*** Data shown Section Begins ***
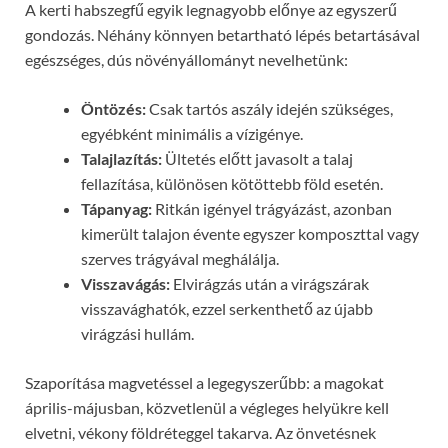
A kerti habszegfű egyik legnagyobb előnye az egyszerű
gondozás. Néhány könnyen betartható lépés betartásával
egészséges, dús növényállományt nevelhetünk:
Öntözés:
Csak tartós aszály idején szükséges,
egyébként minimális a vízigénye.
Talajlazítás:
Ültetés előtt javasolt a talaj
fellazítása, különösen kötöttebb föld esetén.
Tápanyag:
Ritkán igényel trágyázást, azonban
kimerült talajon évente egyszer komposzttal vagy
szerves trágyával meghálálja.
Visszavágás:
Elvirágzás után a virágszárak
visszavághatók, ezzel serkenthető az újabb
virágzási hullám.
Szaporítása magvetéssel a legegyszerűbb: a magokat
április-májusban, közvetlenül a végleges helyükre kell
elvetni, vékony földréteggel takarva. Az önvetésnek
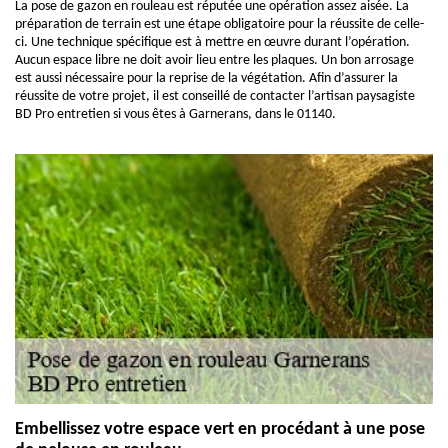
La pose de gazon en rouleau est réputée une opération assez aisée. La
préparation de terrain est une étape obligatoire pour la réussite de celle-
ci. Une technique spécifique est à mettre en œuvre durant l’opération.
Aucun espace libre ne doit avoir lieu entre les plaques. Un bon arrosage
est aussi nécessaire pour la reprise de la végétation. Afin d’assurer la
réussite de votre projet, il est conseillé de contacter l’artisan paysagiste
BD Pro entretien si vous êtes à Garnerans, dans le 01140.
Embellissez votre espace vert en procédant à une pose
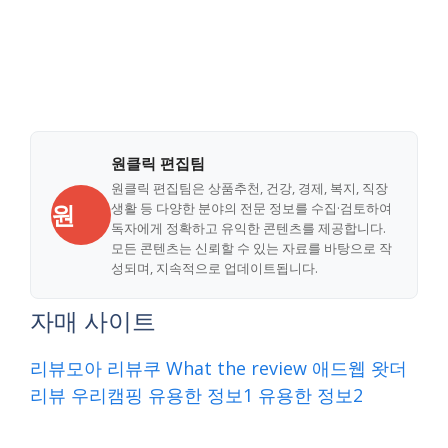
원클릭 편집팀
원클릭 편집팀은 상품추천, 건강, 경제, 복지, 직장
원
생활 등 다양한 분야의 전문 정보를 수집·검토하여
독자에게 정확하고 유익한 콘텐츠를 제공합니다.
모든 콘텐츠는 신뢰할 수 있는 자료를 바탕으로 작
성되며, 지속적으로 업데이트됩니다.
자매 사이트
리뷰모아
리뷰쿠
What the review
애드웹
왓더
리뷰
우리캠핑
유용한 정보1
유용한 정보2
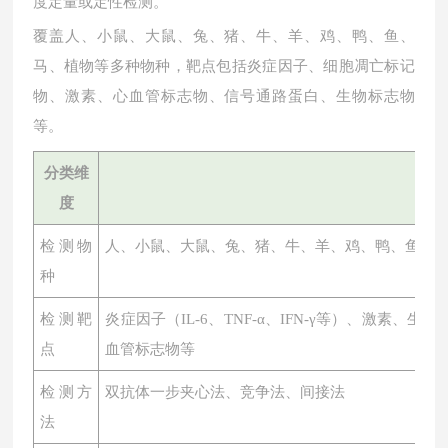
度定量或定性检测。
覆盖人、小鼠、大鼠、兔、猪、牛、羊、鸡、鸭、鱼、
马、植物等多种物种，靶点包括炎症因子、细胞凋亡标记
物、激素、心血管标志物、信号通路蛋白、生物标志物
等。
分类维
度
检测物
人、小鼠、大鼠、兔、猪、牛、羊、鸡、鸭、鱼、
种
检测靶
炎症因子（
IL-6、TNF-α、IFN-γ等）、激素
点
血管标志物等
检测方
双抗体一步夹心法、竞争法、间接法
法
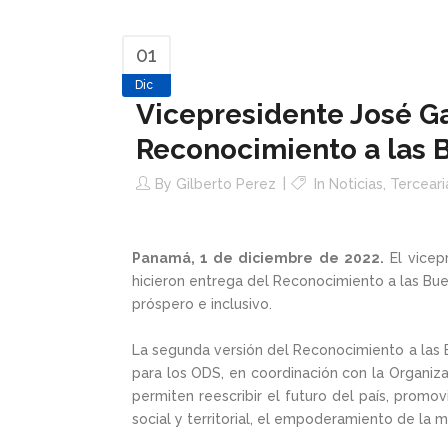
01
Dic
Vicepresidente José Gab
Reconocimiento a las B
By
Gilberto Perez
In
Noticias
,
Terceari
Panamá, 1 de diciembre de 2022.
El vicepr
hicieron entrega del Reconocimiento a las Bue
próspero e inclusivo.
La segunda versión del Reconocimiento a las Bu
para los ODS, en coordinación con la Organiza
permiten reescribir el futuro del país, promo
social y territorial, el empoderamiento de la mu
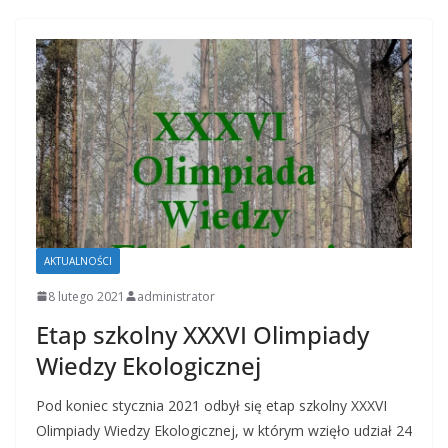
AKTUALNOŚCI
8 lutego 2021
administrator
Etap szkolny XXXVI Olimpiady
Wiedzy Ekologicznej
Pod koniec stycznia 2021 odbył się etap szkolny XXXVI
Olimpiady Wiedzy Ekologicznej, w którym wzięło udział 24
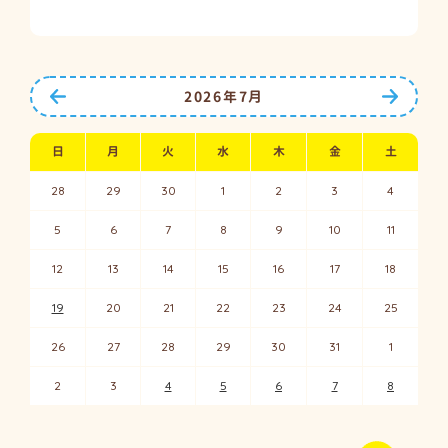
前の月へ
次の月
2026年7月
日
月
火
水
木
金
土
28
29
30
1
2
3
4
5
6
7
8
9
10
11
12
13
14
15
16
17
18
19
20
21
22
23
24
25
26
27
28
29
30
31
1
2
3
4
5
6
7
8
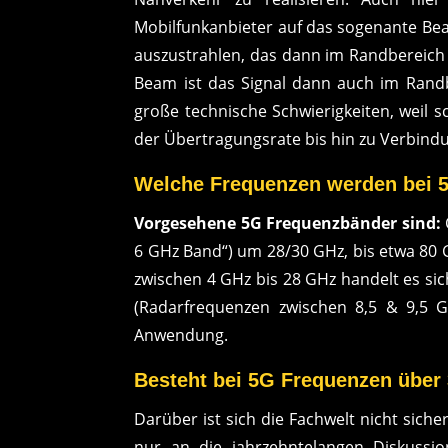
Mobilfunkanbieter auf das sogenante Bea
auszustrahlen, das dann im Randbereich 
Beam ist das Signal dann auch im Randb
große technische Schwierigkeiten, weil s
der Übertragungsrate bis hin zu Verbind
Welche Frequenzen werden bei 
Vorgesehene 5G Frequenzbänder sind:
6 GHz Band“) um 28/30 GHz, bis etwa 80 G
zwischen 4 GHz bis 28 GHz handelt es si
(Radarfrequenzen zwischen 8,5 & 9,5 
Anwendung.
Besteht bei 5G Frequenzen über
Darüber ist sich die Fachwelt nicht sic
nur an die jahrzehntelangen Diskussio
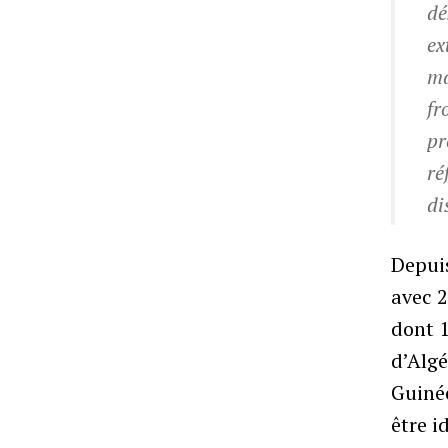
dé
ex
ma
fr
pr
ré
di
Depuis
avec 2
dont 1
d’Algé
Guinée
être i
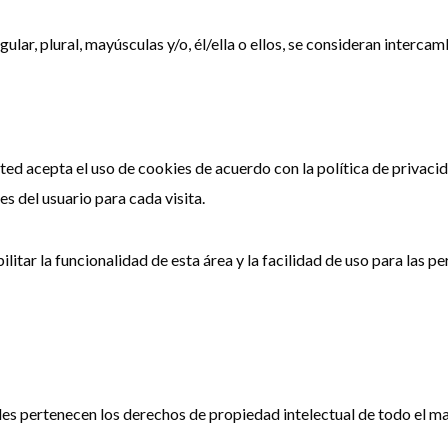
ular, plural, mayúsculas y/o, él/ella o ellos, se consideran intercamb
usted acepta el uso de cookies de acuerdo con la política de privac
s del usuario para cada visita.
ilitar la funcionalidad de esta área y la facilidad de uso para las p
 les pertenecen los derechos de propiedad intelectual de todo el ma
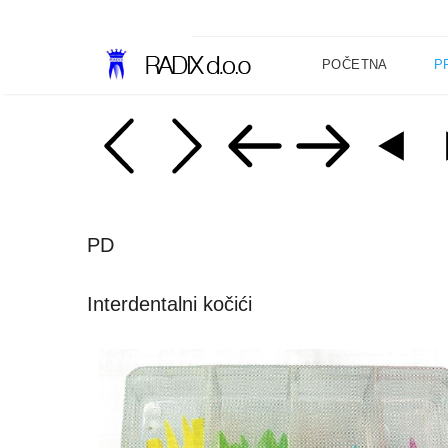
POČETNA
P
PD
Interdentalni kočići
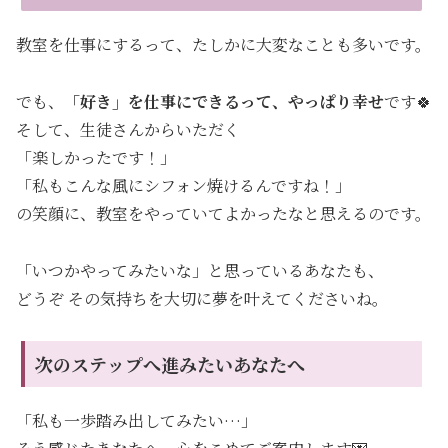
教室を仕事にするって、たしかに大変なことも多いです。
でも、
「好き」を仕事にできるって、やっぱり幸せ
です🍀
そして、生徒さんからいただく
「楽しかったです！」
「私もこんな風にシフォン焼けるんですね！」
の笑顔に、教室をやっていてよかったなと思えるのです。
「いつかやってみたいな」と思っているあなたも、
どうぞ その気持ちを大切に夢を叶えてくださいね。
次のステップへ進みたいあなたへ
「私も一歩踏み出してみたい…」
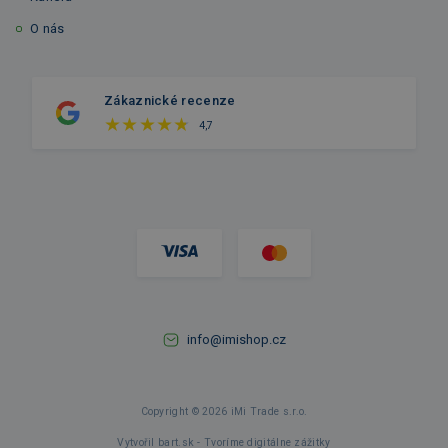
O nás
Zákaznické recenze
4,7
info@imishop.cz
Copyright © 2026 iMi Trade s.r.o.
Vytvořil bart.sk - Tvoríme digitálne zážitky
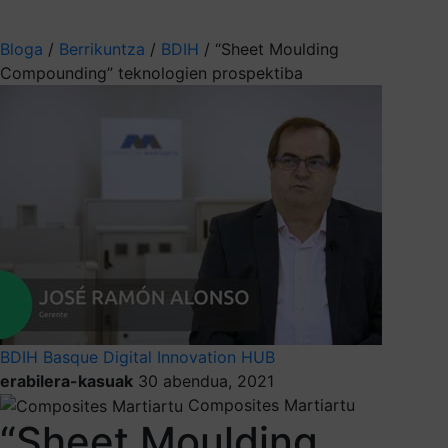
Aukeratu jaso nahi duzun informazioa
Bloga
/
Berrikuntza
/
BDIH
/
“Sheet Moulding
Compounding” teknologien prospektiba
BDIH
Basque Digital Innovation HUB
erabilera-kasuak
30 abendua, 2021
Composites Martiartu
“Sheet Moulding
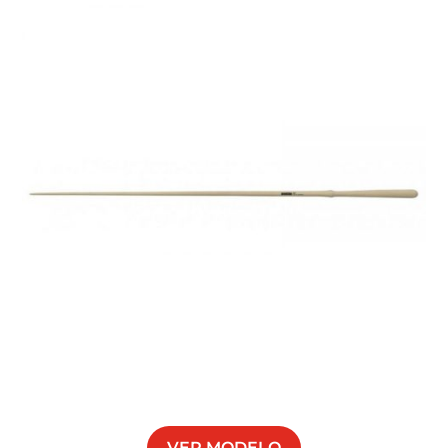
VER MODELO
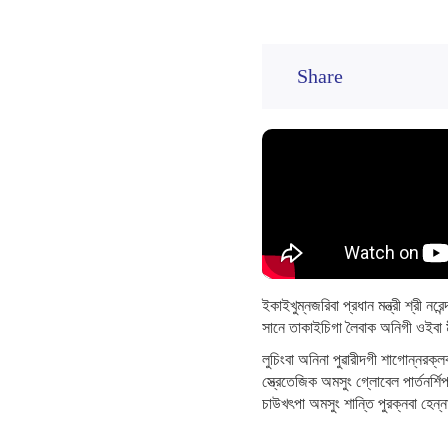
Share
ইকাইখুম্নজরিবা প্রধান মন্ত্রী শ্রী ন
সানে তাকাইচিগা লৈবাক অনিগী ওইবা
লুচিংবা অনিনা পুৱারীদগী শাগোন্নরক্
স্ত্রেতেজিক অমসুং গ্লোবেল পার্তনর্
চাউখৎপা অমসুং শান্তি পুরক্নবা হেন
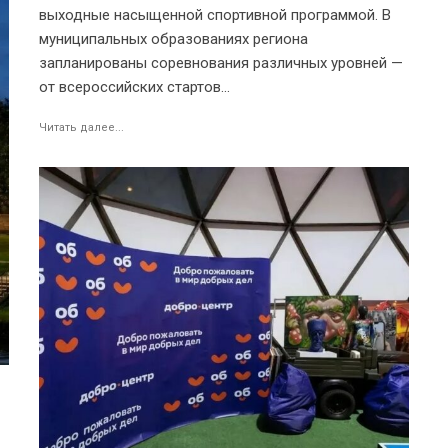
выходные насыщенной спортивной программой. В
муниципальных образованиях региона
запланированы соревнования различных уровней —
от всероссийских стартов...
Читать далее...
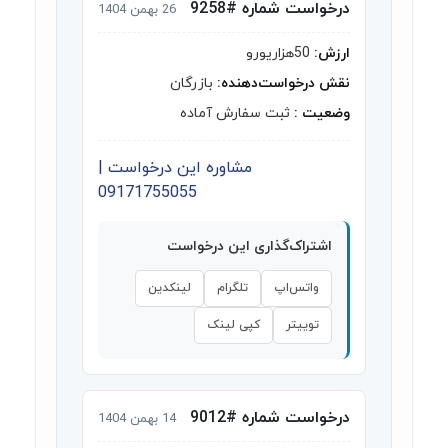
درخواست شماره #9258
26 بهمن 1404
ارزش:
50هزاریورو
نقش درخواست‌دهنده:
بازرگان
وضعیت :
ثبت سفارش آماده
مشاوره این درخواست |
09171755055
اشتراک‌گذاری این درخواست
واتس‌اپ
تلگرام
لینکدین
توییتر
کپی لینک
درخواست شماره #9012
14 بهمن 1404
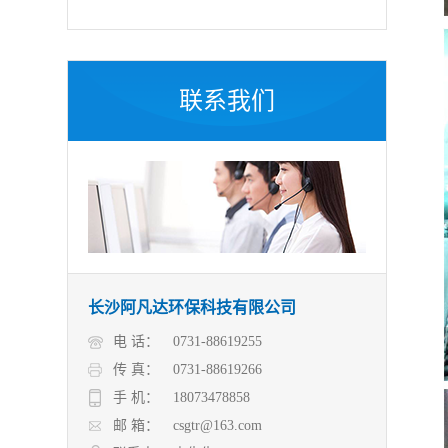
联系我们
长沙阿凡达环保科技有限公司
电 话：
0731-88619255
传 真：
0731-88619266
手 机：
18073478858
邮 箱：
csgtr@163.com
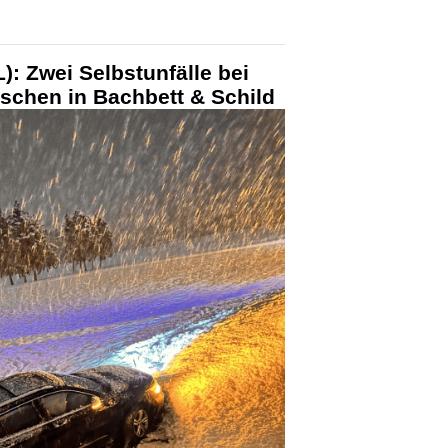
): Zwei Selbstunfälle bei
schen in Bachbett & Schild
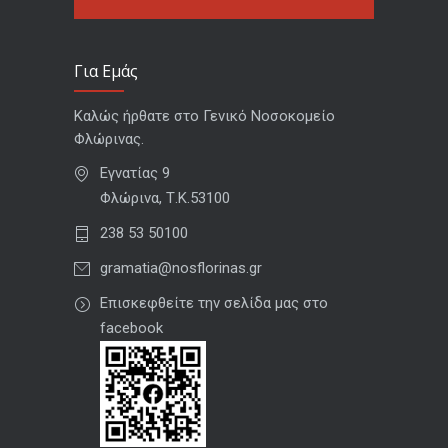
Για Εμάς
Καλώς ήρθατε στο Γενικό Νοσοκομείο
Φλώρινας.
Εγνατίας 9
Φλώρινα, Τ.Κ.53100
238 53 50100
gramatia@nosflorinas.gr
Επισκεφθείτε την σελίδα μας στο
facebook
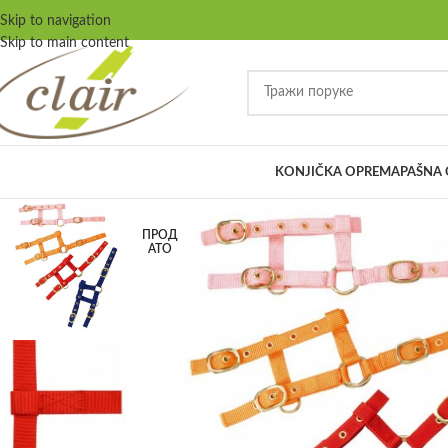
Skip to navigation
Skip to main content
KONJIČKA OPREMA
PAŠNA
ПРОД
АТО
*** Data shown Section Ends ***
▶ _Problem statement_
Find and show each line of the listing with the word "Skip".

▶ _Completed exercise_
Skip to navigation
Skip to main content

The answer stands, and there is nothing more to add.